Around 26 million tons of cotton were produced worldwide in 2007. That represents enough fiber to make 104 billion T-shirts. The largest producer of the "white gold" was China, followed by India, which booted the U.S. to third place at the beginning of the year. With that leap, India continued its stunning transformation from a cotton importer to a leading exporter: In the past five years, India has doubled its cotton production to 4.6 million tons.

Additional major producers include Pakistan, Uzbekistan, and the nations of western Africa. But the largest cotton exporter remains the U.S.

Over the course of globalization, processing of the natural fiber has gradually been transferred to the countries where it is grown. China, which processes 40 percent of the cotton it produces, occupies one of the leading positions. Germany takes its cotton primarily from central Asia, Greece, and western Africa, importing nearly 65,000 tons of the raw material in 2006. But even for the fabric powerhouse Germany, the lion’s share of imports comes in the form of finished textiles.
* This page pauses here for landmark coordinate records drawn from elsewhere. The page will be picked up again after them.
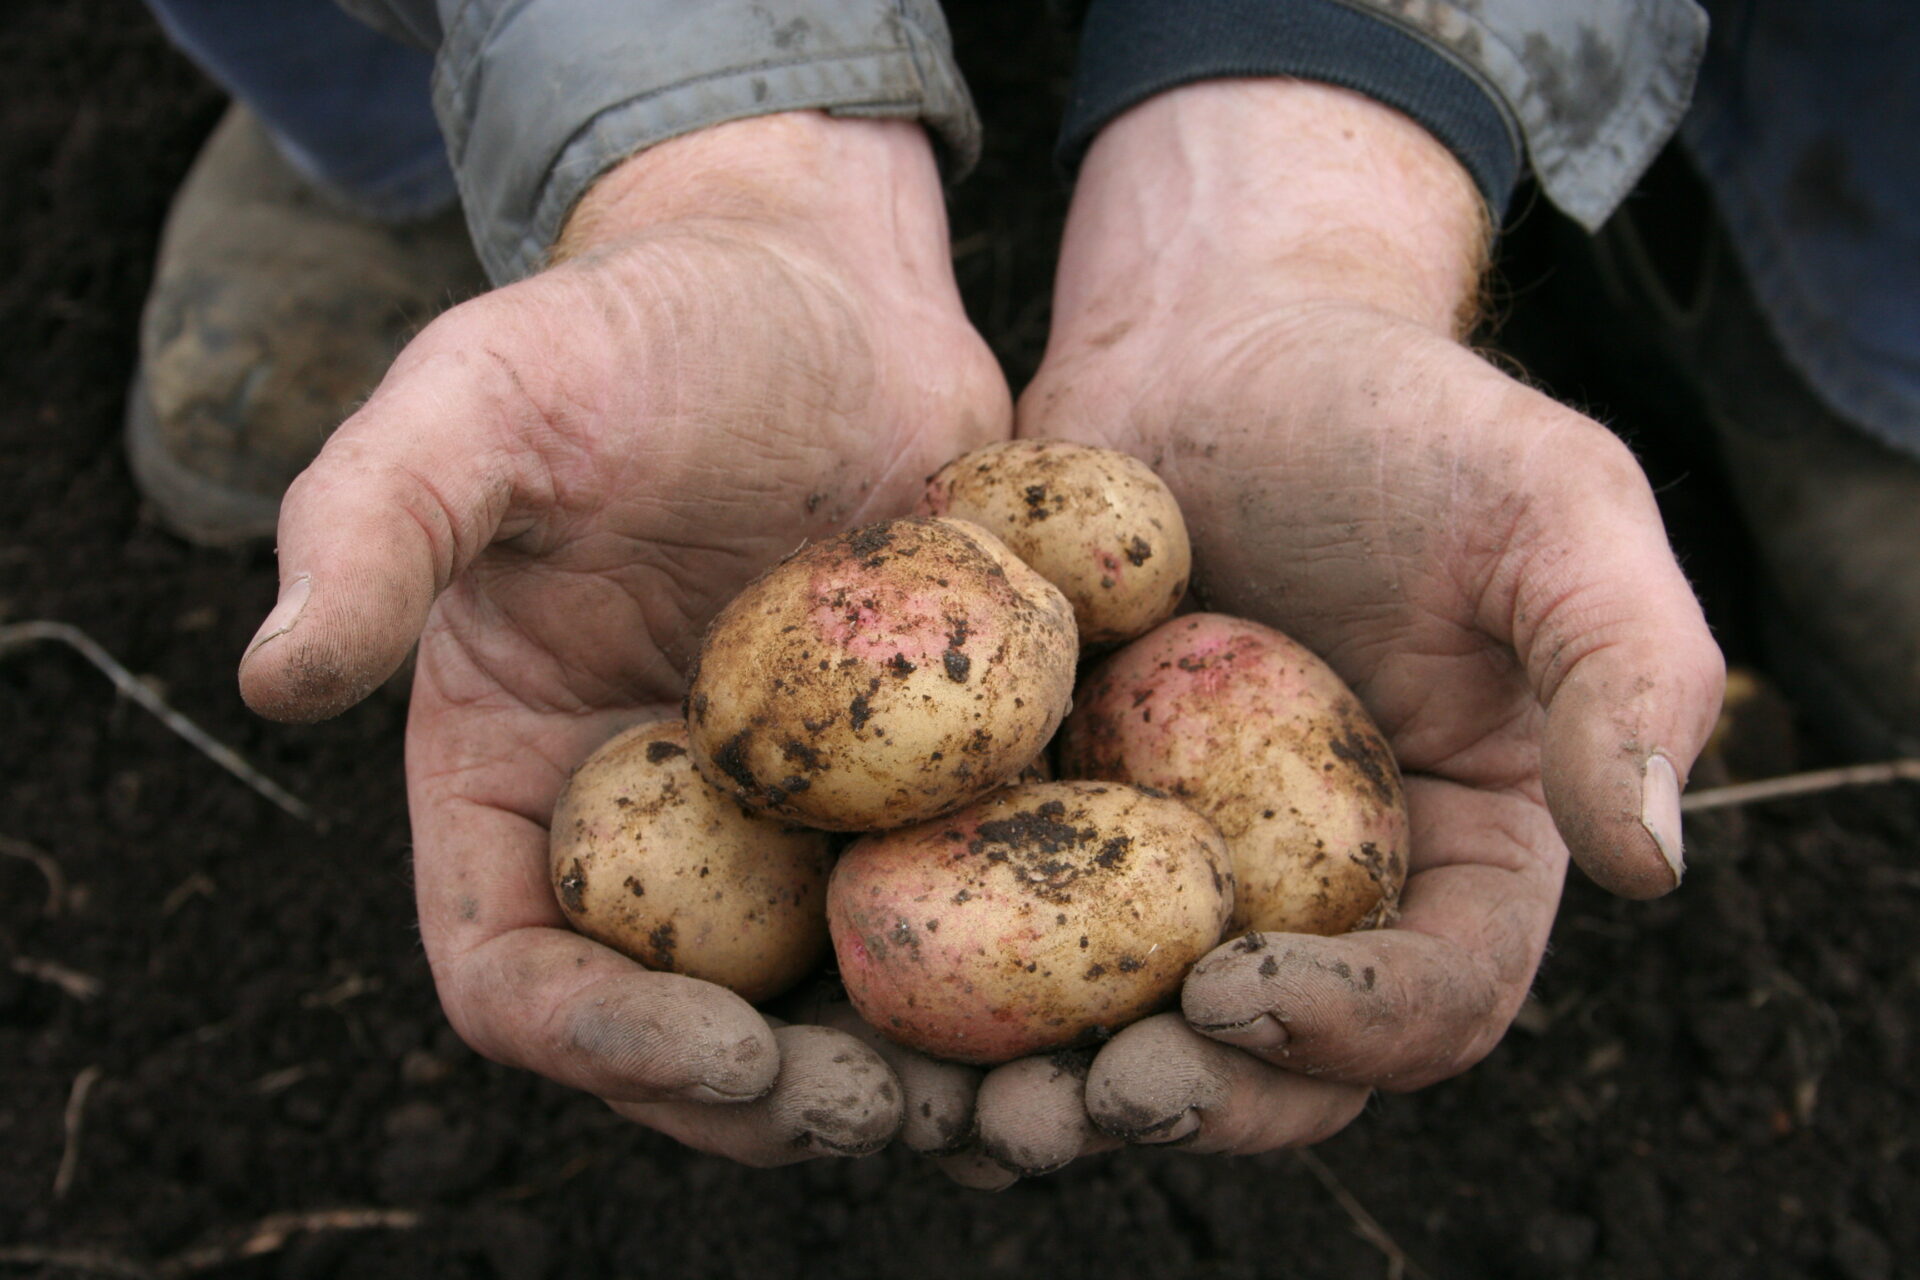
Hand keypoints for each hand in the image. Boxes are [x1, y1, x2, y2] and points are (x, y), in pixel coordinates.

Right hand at [236, 113, 1010, 1162]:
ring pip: (834, 996)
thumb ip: (375, 518)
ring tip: (1005, 1098)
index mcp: (516, 776)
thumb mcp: (489, 395)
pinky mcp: (914, 784)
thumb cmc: (638, 327)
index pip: (516, 965)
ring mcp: (790, 819)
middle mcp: (649, 828)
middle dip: (777, 1099)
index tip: (728, 1059)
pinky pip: (960, 904)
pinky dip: (1016, 968)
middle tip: (887, 1114)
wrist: (822, 286)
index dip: (605, 1040)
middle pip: (687, 1023)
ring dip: (912, 1071)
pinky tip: (1097, 987)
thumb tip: (273, 676)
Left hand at [965, 79, 1724, 1173]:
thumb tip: (1654, 861)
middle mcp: (1317, 898)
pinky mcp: (1051, 836)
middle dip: (1193, 1101)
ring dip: (1056, 1096)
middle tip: (1094, 1099)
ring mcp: (1173, 877)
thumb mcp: (1549, 500)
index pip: (1437, 998)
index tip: (1236, 990)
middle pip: (1271, 1058)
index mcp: (1455, 858)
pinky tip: (880, 1010)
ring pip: (1125, 1033)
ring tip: (975, 1109)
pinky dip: (955, 1006)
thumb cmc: (1390, 410)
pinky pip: (1003, 949)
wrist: (1207, 344)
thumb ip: (1627, 662)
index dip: (1354, 1030)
With the development of high quality artificial fibers that began in the 1950s, cotton lost in significance. Today, its share of total fibers in textiles is around 40 percent. But recent years have seen a rise in demand: Cotton production grew by 43 percent between 1997 and 2007. Last season alone, the global harvest increased by 2.6 percent. Still, cotton prices on the world market have fallen continuously since 1995: The kilo of cotton that cost U.S. Dollar 2.50 in 1995 brought growers only 84 cents, seven years later. In May, 2007, the price dipped below 50 cents.

The reason behind the collapse: Cotton farmers, especially in the U.S. and the E.U., rely on subsidies. With government financial support, they can bring cheaper products to market - with lethal consequences for farmers in western Africa who lack equivalent subsidies. They are dependent on the market price alone, but it is no longer enough to cover production costs or pay off loans for seed and fertilizer. Up to 15 million people survive on earnings from cotton cultivation in western Africa.

One ray of hope is the rising price of oil: It makes the production of artificial fibers more expensive. In the medium term, it could firm up the price of cotton.